Posted: **Wed Dec 16, 2015 9:55 pm UTC**

by **username5243**

EDIT: Ninja'd.

The largest number not definable using emlightened's number of characters in ZF.

Beat that!!!!!!

### Re: My Number is Bigger (Crazy Edition)

Posted: **Wed Dec 16, 2015 10:08 pm UTC**

by **WarDaft**

Well escalated quickly.

Or, you know, not.

As posted, username5243's number is undefined, because there is no largest number not definable in a finite number of characters in ZF.

As far as emlightened, I don't actually know how many characters it takes to express the operation of a Turing Machine in ZF. Without that, it would be a tremendous amount of work to prove that there existed a formula of size at most 160 symbols. You could try to actually encode the operation of a TM into a ZF formula, and then show that you have enough leftover symbols to specify a 5 state Turing machine for that formula to operate on, or you could just pretend you had two zeros in there, because then it's obviously bigger.

### Re: My Number is Bigger (Crazy Edition)

Posted: **Wed Dec 16, 2015 10:09 pm UTC**

by **emlightened**

~~username, that's infinite. If the largest number you can define using k characters in ZF is x, then all values >x are not definable using k number of characters in ZF; hence there is no largest number.~~

I'll choose the "pretend you had two zeros in there, because then it's obviously bigger" option.

Define {System}_{0}(k) = The largest integer definable in at most k symbols in System, and reduce {System}_{α}(k) as a FGH (specify if not Wainer Hierarchy).

Send: {ZF}_{0}(77^{77})

### Re: My Number is Bigger (Crazy Edition)

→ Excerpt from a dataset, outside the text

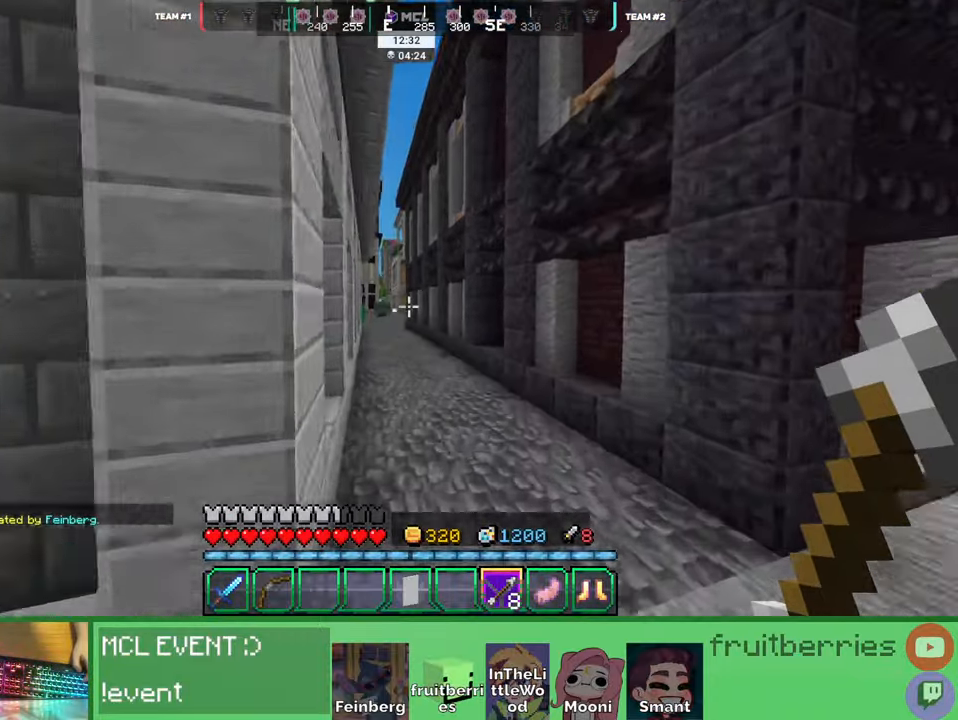
{"keys": ["space", "w"], "mouse": [], "events": []}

Posted: **Wed Dec 16, 2015 10:12 pm UTC**

by **username5243**

You got me, I guess I meant the largest definable number (or the smallest non-definable number in case that's infinite). I don't know what that means, so I give up and request that a game like this with no uncomputable functions be made soon.

### Re: My Number is Bigger (Crazy Edition)

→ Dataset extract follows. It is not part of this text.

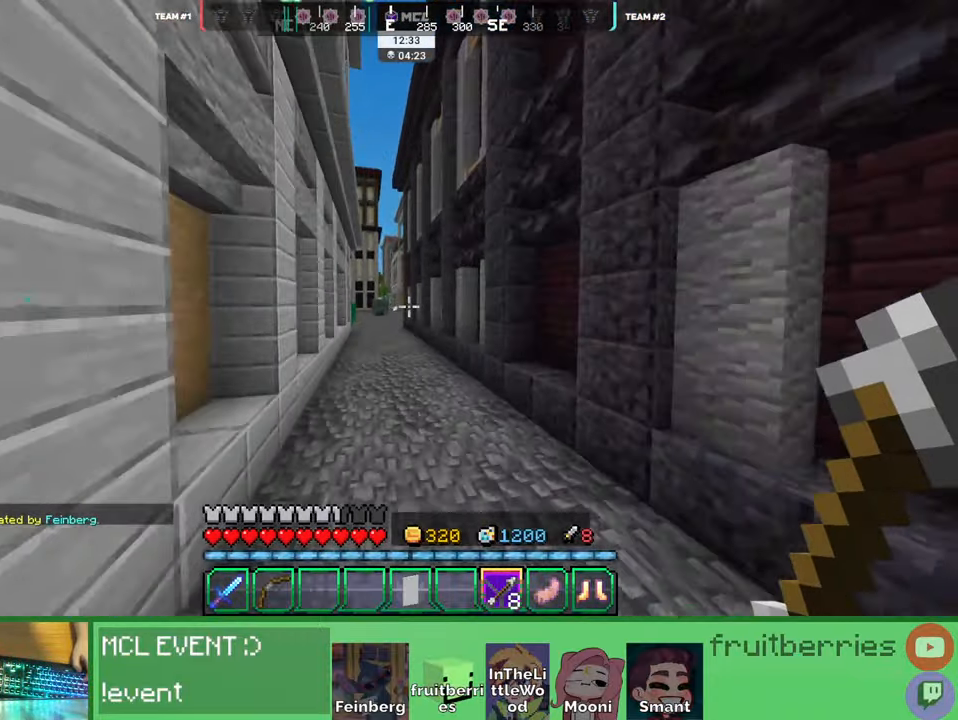
{"keys": ["space", "w"], "mouse": [], "events": []}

Posted: **Wed Dec 16, 2015 10:14 pm UTC**

by **emlightened**

We could just run two games simultaneously: a 'recursive largest number' and a 'uncomputable largest number'.

In the case of the latter, send: f_{ε_0}(12).

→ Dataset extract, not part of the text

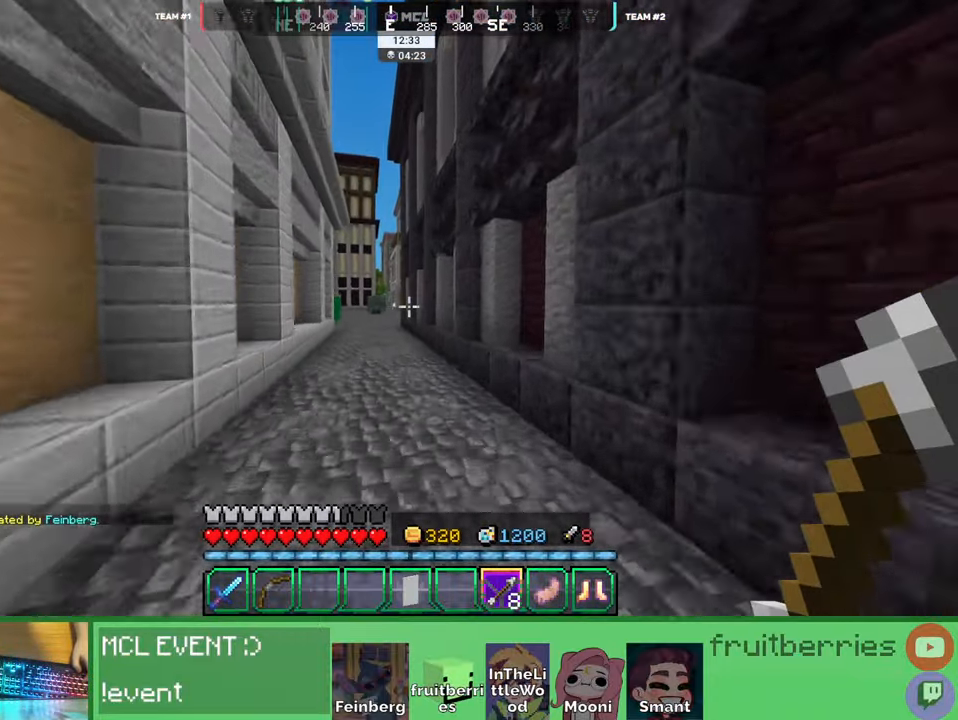
{"keys": ["a", "space", "w"], "mouse": [], "events": [[466, "a", "down"]]}
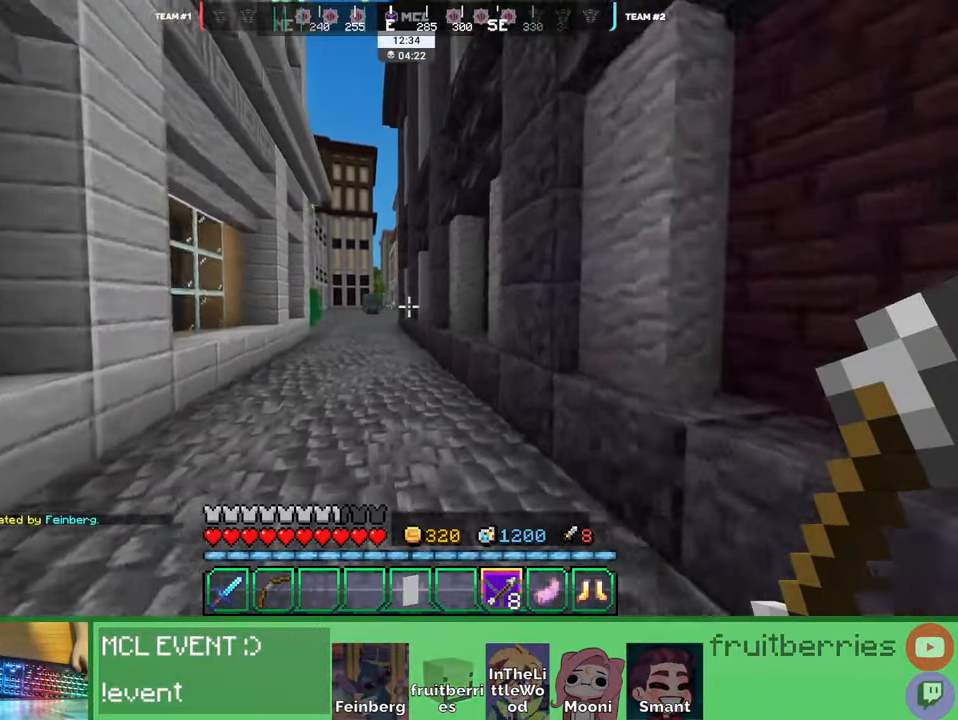
{"keys": ["a", "space", "w"], "mouse": [], "events": [[200, "a", "up"], [433, "a", "down"]]}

### Re: My Number is Bigger (Crazy Edition)

Posted: **Wed Dec 16, 2015 10:15 pm UTC**

by **username5243**

Oh yeah?

f_Gamma_0(Googolplex)

### Re: My Number is Bigger (Crazy Edition)

Posted: **Wed Dec 16, 2015 10:18 pm UTC**

by **emlightened**

To stop this from turning into a 'name the largest ordinal' game, does it sound fair to say that all ordinals >Γ_{0} need explicitly defined fundamental sequences?

Also: f_{Γ_0}(f_{Γ_0}(2))

### Re: My Number is Bigger (Crazy Edition)

Posted: **Wed Dec 16, 2015 10:20 pm UTC**

by **username5243**

Fine...

f_G_0+(Graham's Number)(googol)

### Re: My Number is Bigger (Crazy Edition)

Posted: **Wed Dec 16, 2015 10:26 pm UTC**

by **emlightened**

On the other hand, it wouldn't be hard to just copy definitions from deedlit on the wiki, and the Wainer hierarchy covers all cases up to ε_(Γ_{0}+1). Or you could just send (say) {ZF}_{Ψ(Ω^Ω^ω)}(10^{100}) in the other category.

f_(Γ_{0}ω)(14)

Edit: I feel like I've completely derailed WarDaft's thread. Sorry.

{ZF}_{2}(77^{77})

### Re: My Number is Bigger (Crazy Edition)

Posted: **Wed Dec 16, 2015 10:50 pm UTC**

by **PsiSquared**

{ZF}_{3}(77^{77})

(which is probably more laughable then posting "Graham's Number plus 1" in reply to Graham's Number. But hey, everybody seems to be doing it and it's perfectly legal, so why not?)

### Re: My Number is Bigger (Crazy Edition)

Posted: **Wed Dec 16, 2015 11:00 pm UTC**

by **emlightened**

{ZF}

_{3}(

^{77}77)

This is Graham's Number +1. I think you were at Graham's Number

^{3}.

### Re: My Number is Bigger (Crazy Edition)

Posted: **Wed Dec 16, 2015 11:09 pm UTC**

by **PsiSquared**

{ZF}_{ω^77}(77↑^{77}77)

(I personally feel that applying these simple recursions to the ZF thing is actually far more naïve than saying "Graham's plus one" - relatively speaking. I wonder if there's an objective way to compare such things on such vastly different scales)

### Re: My Number is Bigger (Crazy Edition)

Posted: **Wed Dec 16, 2015 11:19 pm UTC**

by **emlightened**

The only thing I can think of is comparing proof-theoretic ordinals (or their nonrecursive equivalent), but notations that go that large don't yet exist.

{ZF}_{ω↑↑77}(77)

### Re: My Number is Bigger (Crazy Edition)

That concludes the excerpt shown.